Mike Lonergan has been GW’s coach since 2011 and recently led the team on a trip to Japan. (Mary Altaffer/Associated Press)

George Washington University fired Mike Lonergan as its men’s basketball coach in the wake of an independent investigation into claims he verbally abused players, Provost Forrest Maltzman said in a statement Saturday afternoon.

The investigation came following a Washington Post report this summer that the school had fielded complaints from players about Lonergan’s behavior. The accusations included Lonergan denigrating players and making repeated graphic, offensive remarks about Patrick Nero, the school’s athletic director.

“The university has created and is committed to maintaining a community where all students, faculty and staff feel welcome and comfortable,” Maltzman wrote. “We value inclusion and diversity and will not tolerate conduct that runs counter to those principles.

“The university recently conducted a thorough investigation into allegations concerning Coach Lonergan. The university concluded that Coach Lonergan had engaged in conduct inconsistent with the university’s values.”

George Washington is currently conducting a “broader review” of the athletic department and will complete it in the “near future,” Maltzman said. Maltzman offered no details about the job security of Lonergan’s staff, Nero or any other athletic department officials.

“We recognize and embrace our responsibility to provide a supportive and respectful environment for all members of our community,” Maltzman said.

● Your objective
Answer these questions using the news report on the coach's firing.
1. Since what year had Mike Lonergan been GW's coach?
2. Who is the school's athletic director?
3. What is George Washington currently conducting of its athletic department?

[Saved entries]
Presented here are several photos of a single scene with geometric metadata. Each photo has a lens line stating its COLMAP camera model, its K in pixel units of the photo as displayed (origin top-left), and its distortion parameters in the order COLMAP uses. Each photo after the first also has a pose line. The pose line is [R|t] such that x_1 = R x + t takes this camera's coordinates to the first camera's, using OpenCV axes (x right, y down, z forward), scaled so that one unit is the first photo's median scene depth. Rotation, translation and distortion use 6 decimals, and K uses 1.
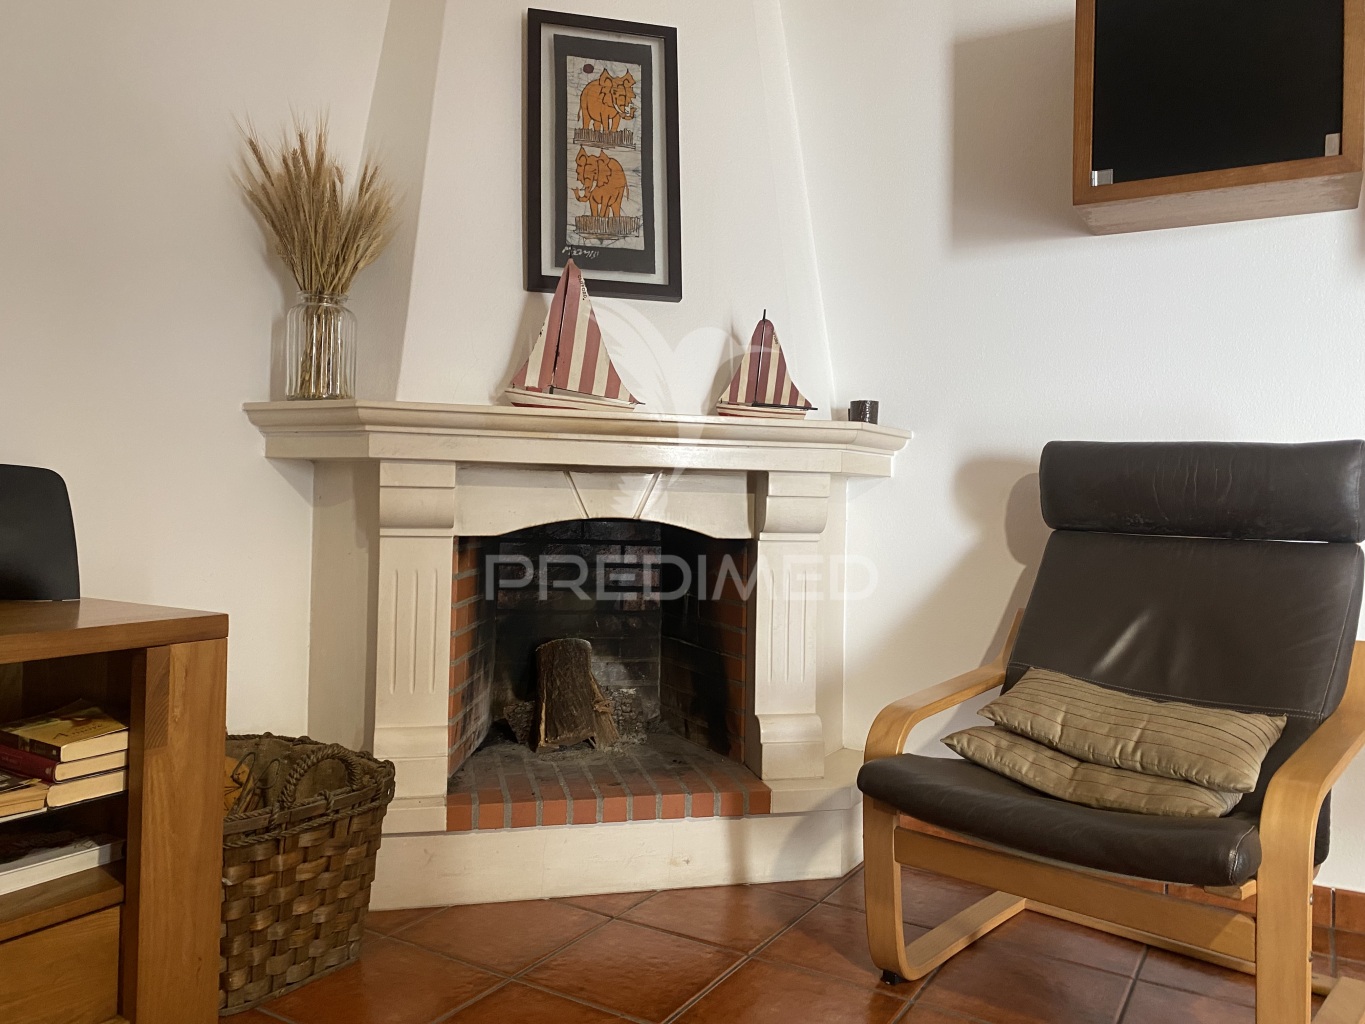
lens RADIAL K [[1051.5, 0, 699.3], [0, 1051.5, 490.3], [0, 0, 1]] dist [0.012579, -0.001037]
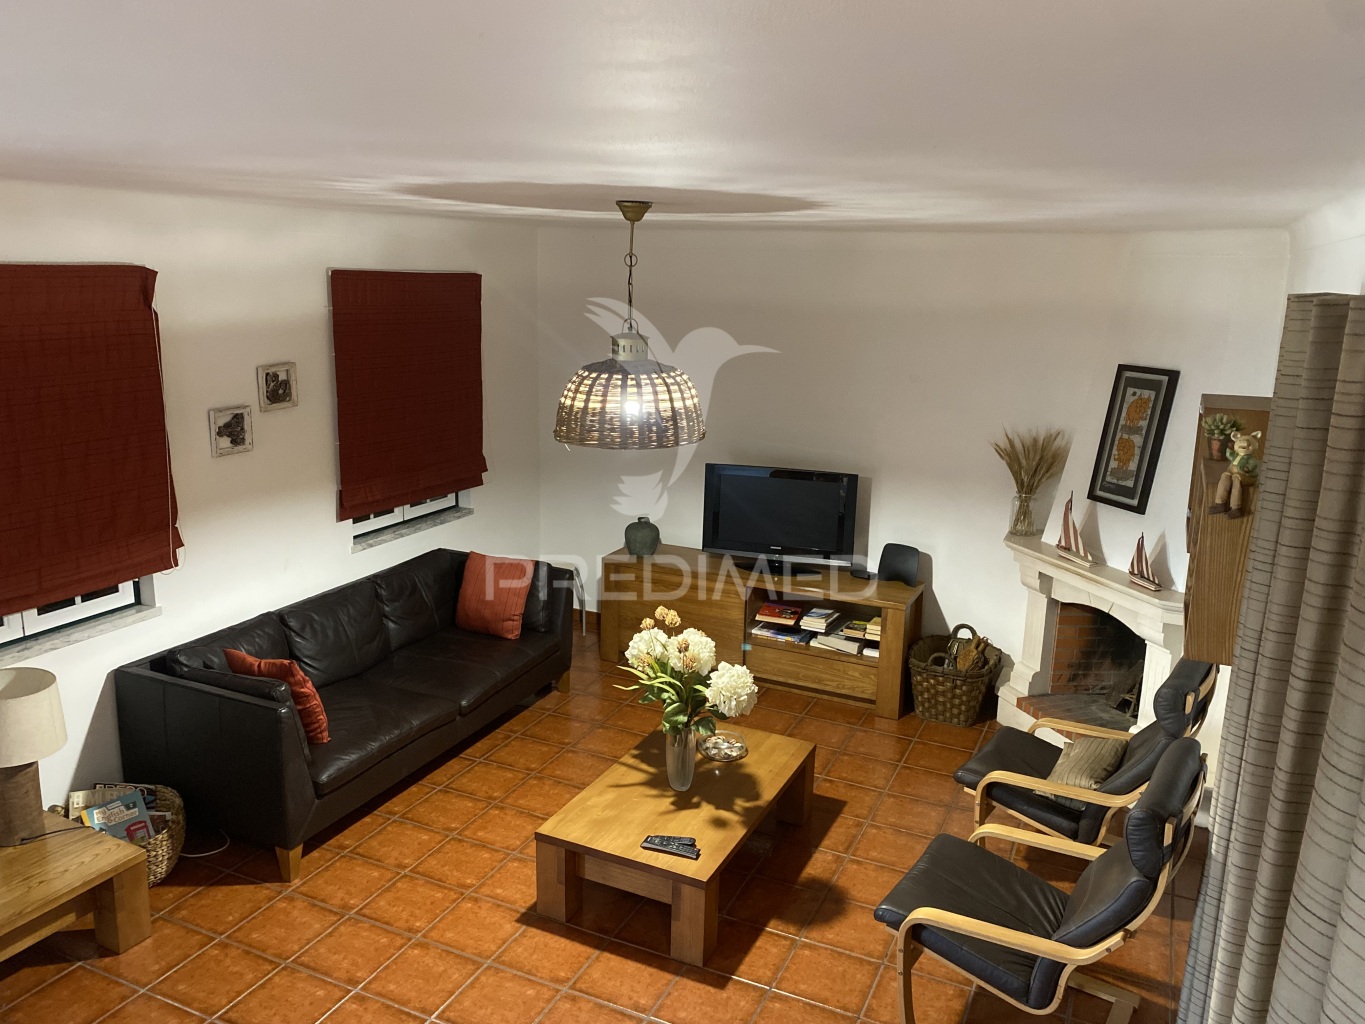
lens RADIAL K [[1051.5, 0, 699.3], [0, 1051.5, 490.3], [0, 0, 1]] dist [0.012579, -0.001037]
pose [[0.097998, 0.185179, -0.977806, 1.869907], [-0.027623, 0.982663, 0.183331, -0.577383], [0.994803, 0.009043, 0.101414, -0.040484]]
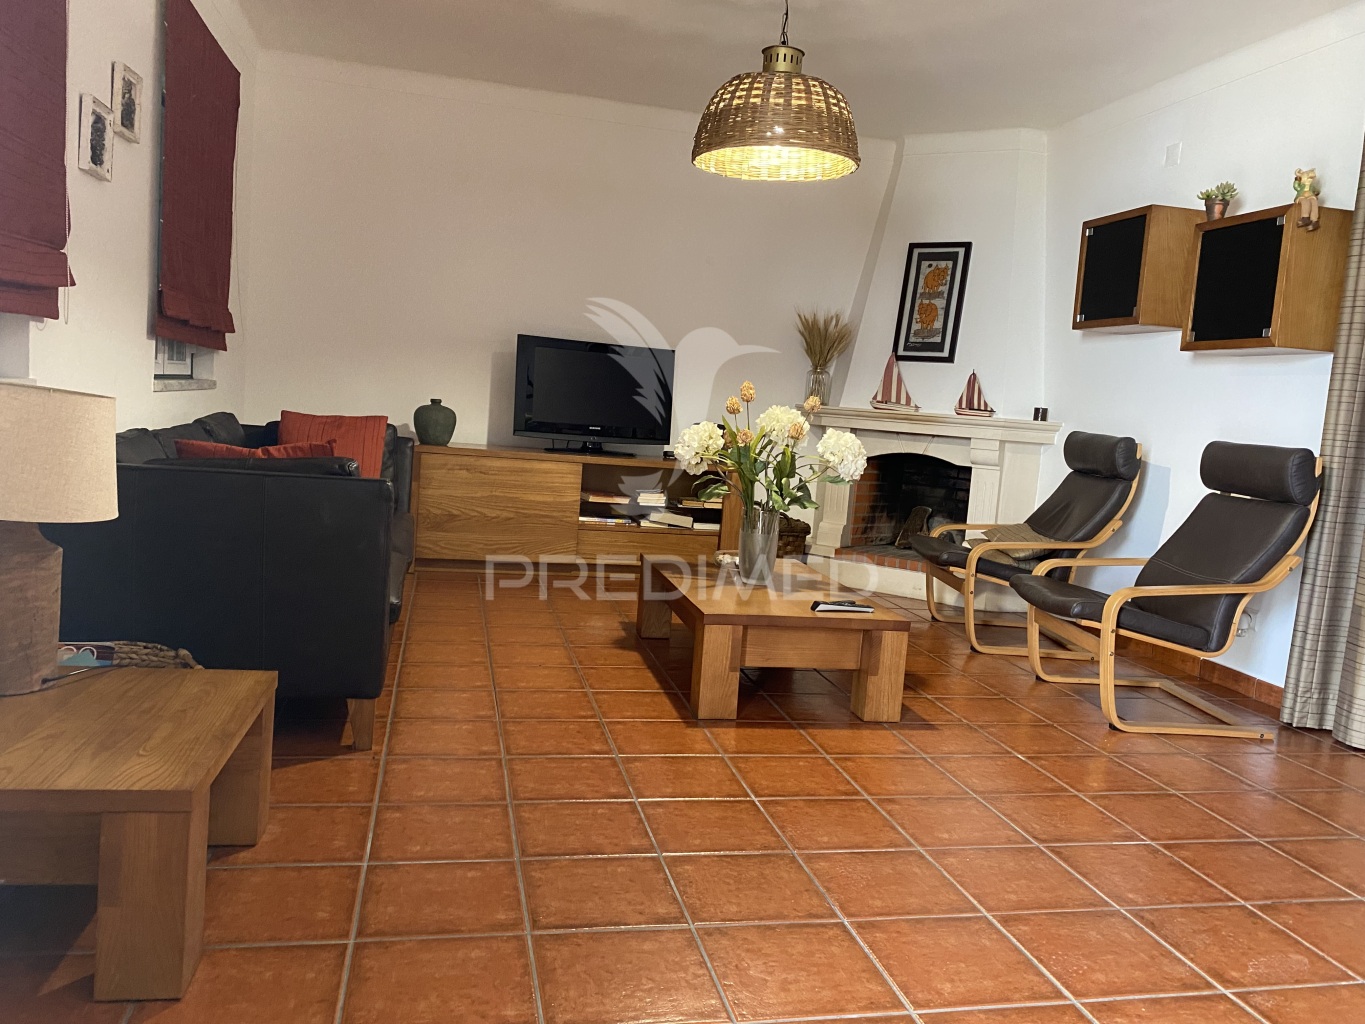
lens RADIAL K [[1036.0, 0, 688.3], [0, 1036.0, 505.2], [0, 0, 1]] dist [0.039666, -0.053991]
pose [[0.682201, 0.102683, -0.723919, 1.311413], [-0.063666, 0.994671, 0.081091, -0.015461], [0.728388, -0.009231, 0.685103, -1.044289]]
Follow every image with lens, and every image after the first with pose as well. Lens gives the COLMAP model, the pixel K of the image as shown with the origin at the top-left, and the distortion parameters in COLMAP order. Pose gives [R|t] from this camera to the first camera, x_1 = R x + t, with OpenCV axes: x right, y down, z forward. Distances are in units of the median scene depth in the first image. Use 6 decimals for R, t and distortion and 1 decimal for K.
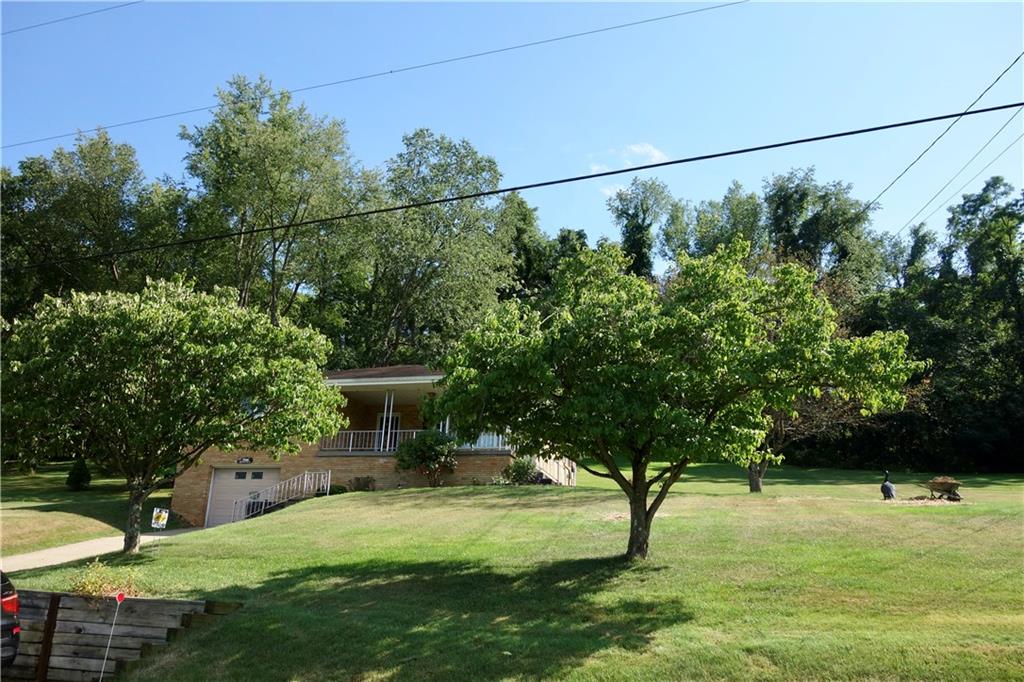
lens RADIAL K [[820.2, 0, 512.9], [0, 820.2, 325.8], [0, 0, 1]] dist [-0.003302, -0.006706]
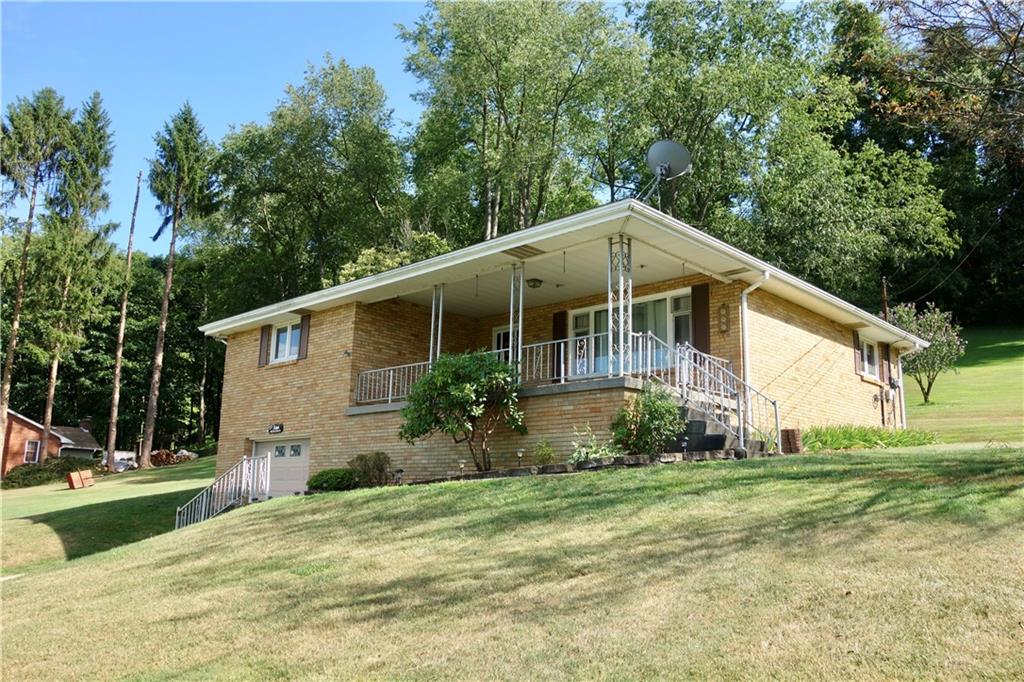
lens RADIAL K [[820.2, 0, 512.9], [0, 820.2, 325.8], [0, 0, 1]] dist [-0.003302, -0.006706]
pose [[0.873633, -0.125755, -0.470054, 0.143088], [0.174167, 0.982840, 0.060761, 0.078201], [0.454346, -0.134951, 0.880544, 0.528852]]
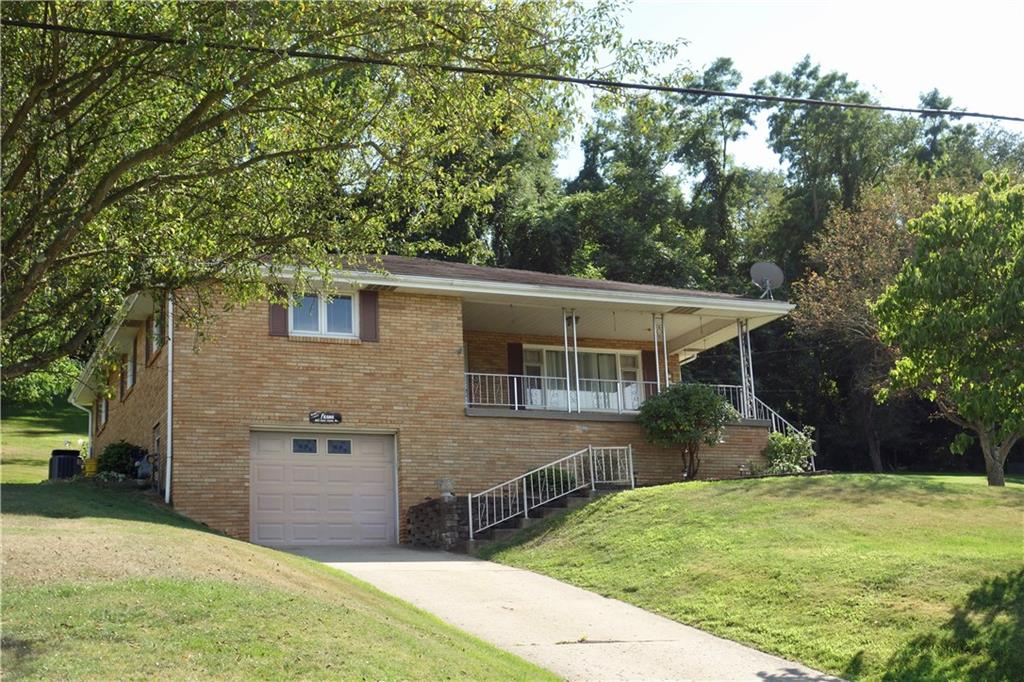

● Solution
1. 2011
2. Patrick Nero
3. A "broader review"